For fans of David Lynch, lo-tech sci-fi, lightly philosophical yet humorous love stories

Sometimes names just stick with you.  That is the case of the star and co-director/writer of Strawberry Mansion.  The name I am referring to is Kentucker Audley.  His real name is Andrew Nenninger.  Quite a difference when you are trying to stay in someone’s memory.  Staying in someone’s memory is an actual theme in Strawberry Mansion, the second film that he has co-directed and co-written with Albert Birney.  I have not seen their first collaboration Sylvio, but after viewing this one, I am going to seek it out.

Strawberry Mansion is a low budget film that does a great deal with very little.  It has references to the work of David Lynch, Jim Jarmusch, Wes Anderson, and other independent filmmakers but it also develops it’s own personality.  It tells the story of the near future where the government has developed a way to record our dreams and tax us for any commercial elements in our subconscious, such as trees or fried chicken.  Our dreams have become dominated and controlled by corporate entities  (not really a stretch from our current world.)  Kentucker Audley plays a dream auditor named Preble.  We begin the film in his dreams with his anxieties and concerns alleviated by his buddy (a computer generated corporate entity who brings Preble buckets of chicken and bottles of soda whenever he gets worried.)  This future world is very much a mixture of our current world as well as many past.  He drives a car from the 50’s and wears a helmet that could easily have been in a 60’s sci-fi film.  His next job is to find an older woman who has not been paying taxes for her dreams.  She is off the grid.  He finds her and in spite of his training and brainwashing starts to see the world from her perspective.  In fact, he may even be falling in love with her in her and his dreams.

The style of the film is most similar to Eternal Sunshine of the Spotless Mind and it also builds a world that is humorous and frightening.  It asks some of the same philosophical questions without being a carbon copy.  There is room for both examinations of these questions.

Like Michel Gondry, Audley and Birney do a wonderful job of using in-camera special effects instead of computer generation images.  It gives the film a retroactive atmosphere that effectively matches the character development and overall aesthetic.  In particular, I enjoyed the masks created for the creatures Preble encounters.  Very realistic and slightly disturbing.  Whenever he is in a dream, his glowing transparent body effect is also quite engaging in a Star Trek in the 60’s way.  Similar to the teleportation technique, it is distancing enough while also being familiar.

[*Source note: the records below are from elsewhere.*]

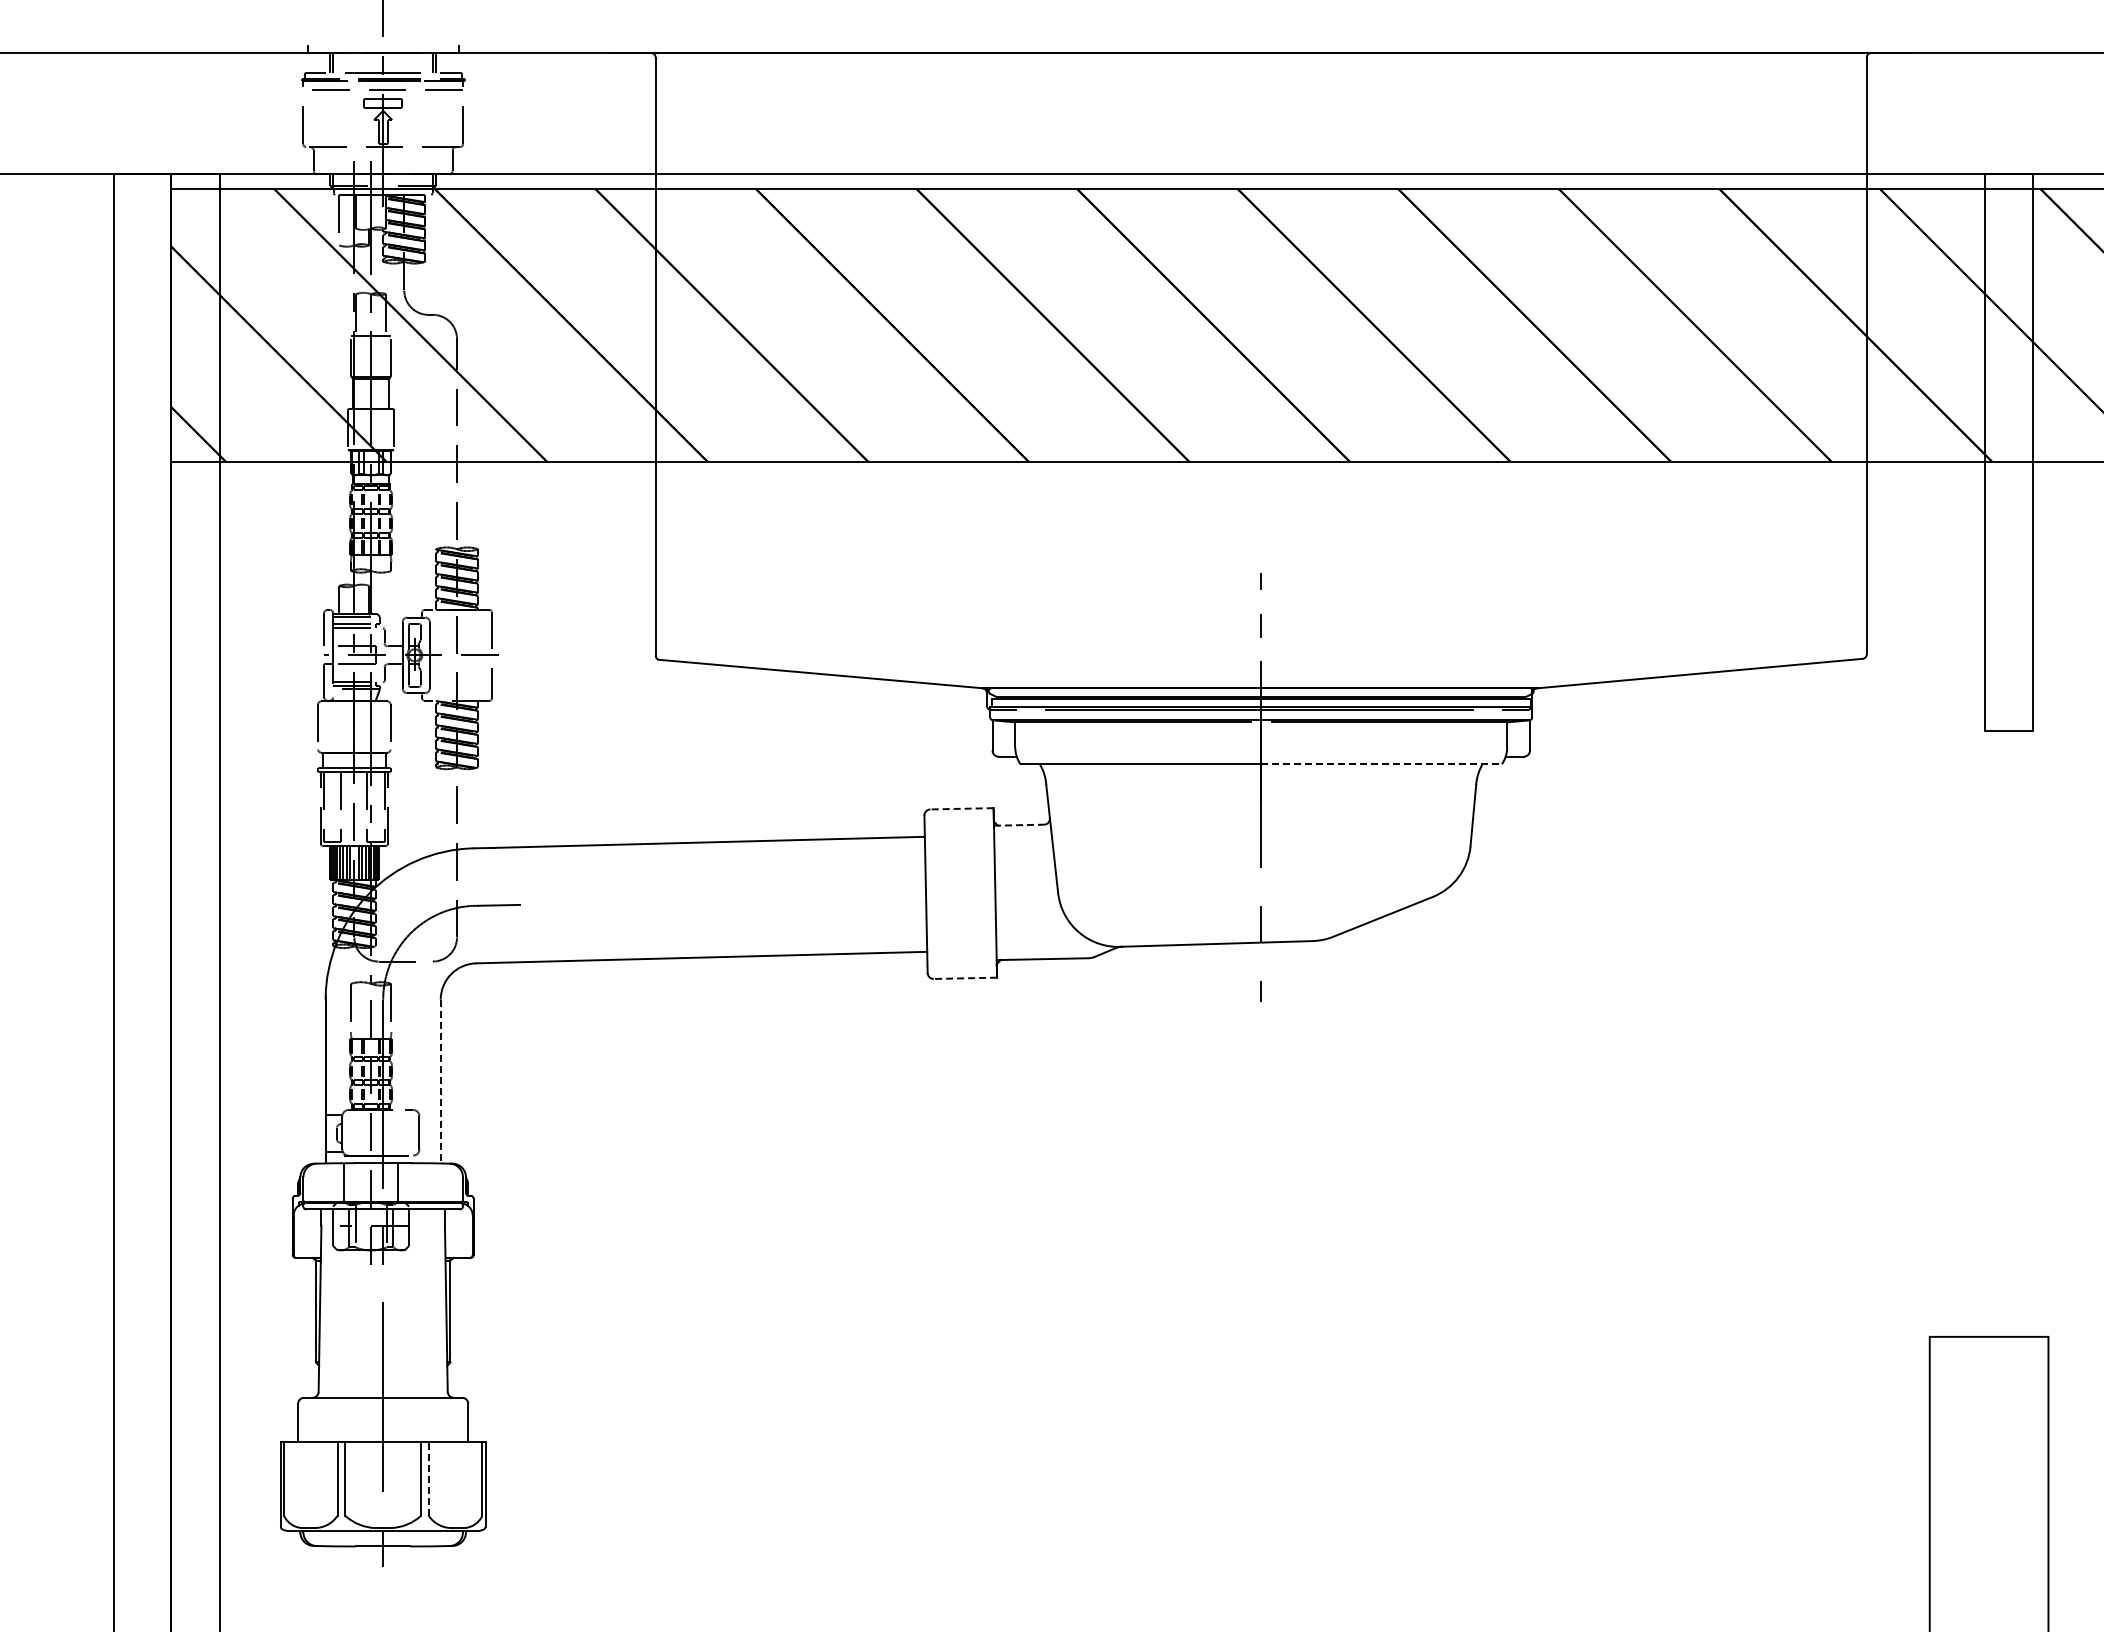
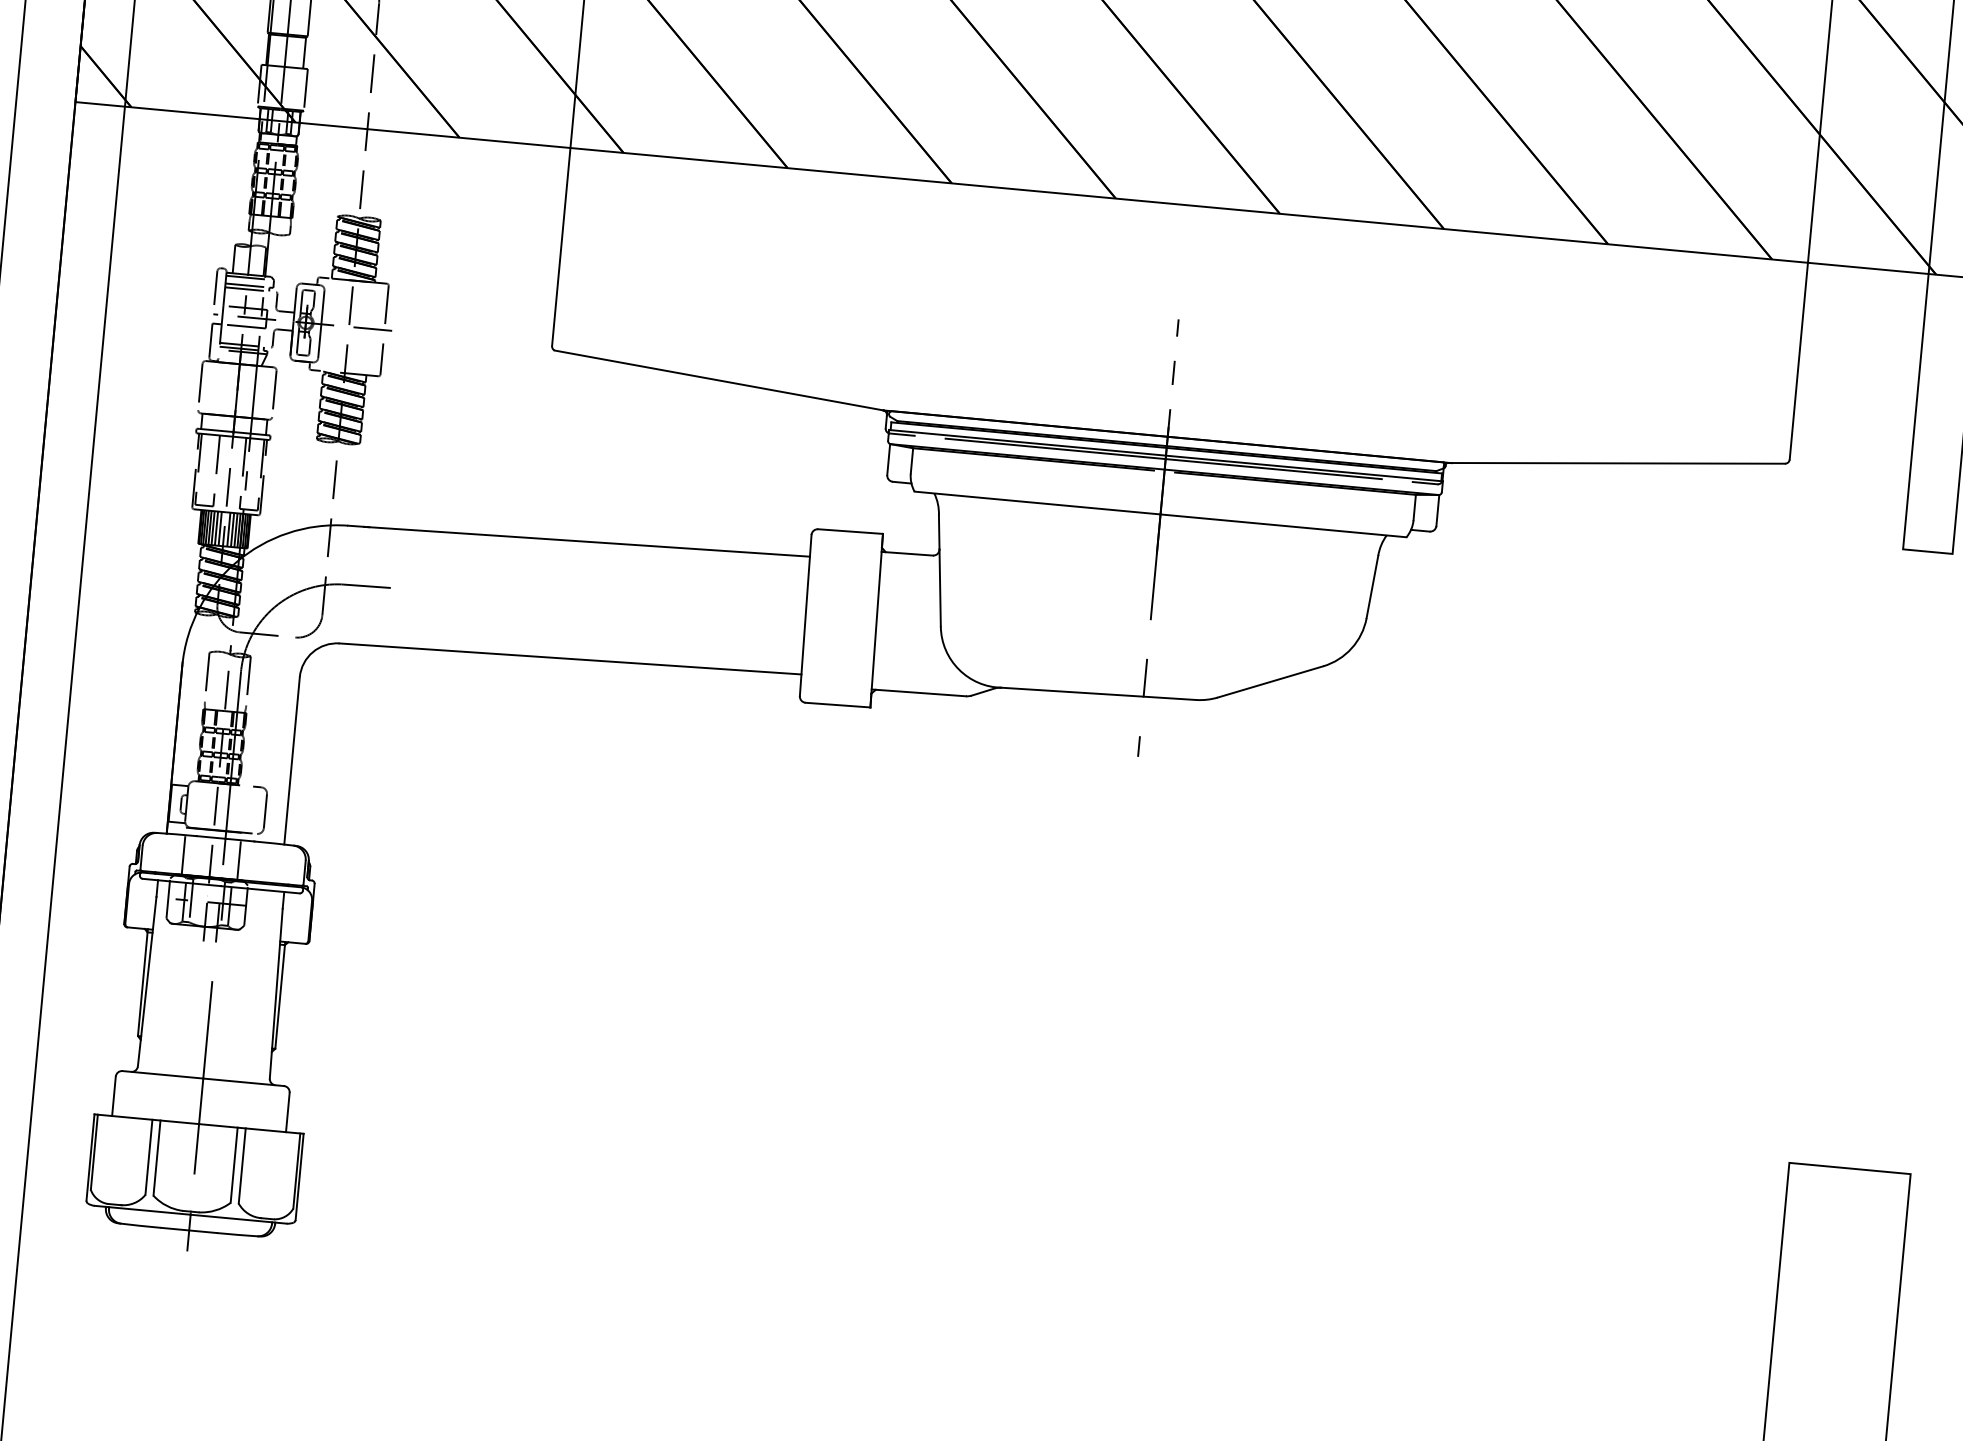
line: (1382, 764) -> (1284, 526), dashed -> solid
line: (962, 808) -> (851, 531), dashed -> solid
line: (1019, 825) -> (907, 554), dashed -> solid
line: (965, 978) -> (838, 705), dashed -> solid
line: (440, 1081) -> (291, 760), dashed -> solid
line: (428, 1479) -> (241, 1166), dashed -> solid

The acting is very strong, in particular Audley and the two women who play old Bella and young Bella, Penny Fuller and Grace Glowicki.  They look similar enough and do a wonderful job looking at Audley in the same kind way of understanding and empathy.  Linus Phillips is also a welcome menacing comedic relief as Buddy, the corporate creation that is always ready with a bucket of fried chicken to distract Preble.

The music is also a highlight for the film and is by Dan Deacon, who has also scored for Francis Ford Coppola’s Twixt and for the television series The Changeling. Here, his score of synthesizer is hypnotic, soothing, and then disturbing.  For a low budget film, the score feels like it is for a much larger film, a credit to Deacon who builds the emotions of the audience to meet the story arc of the characters.

Strawberry Mansion is strong proof that if you have a vision for science fiction but have a limited budget, you can still create a world of wonder and imagination.  Audley and Birney do a fantastic job doing just that.  It is a believable world and the characters’ experiences represent so much of the human experience. It shows that you can do it with innovation and hard work.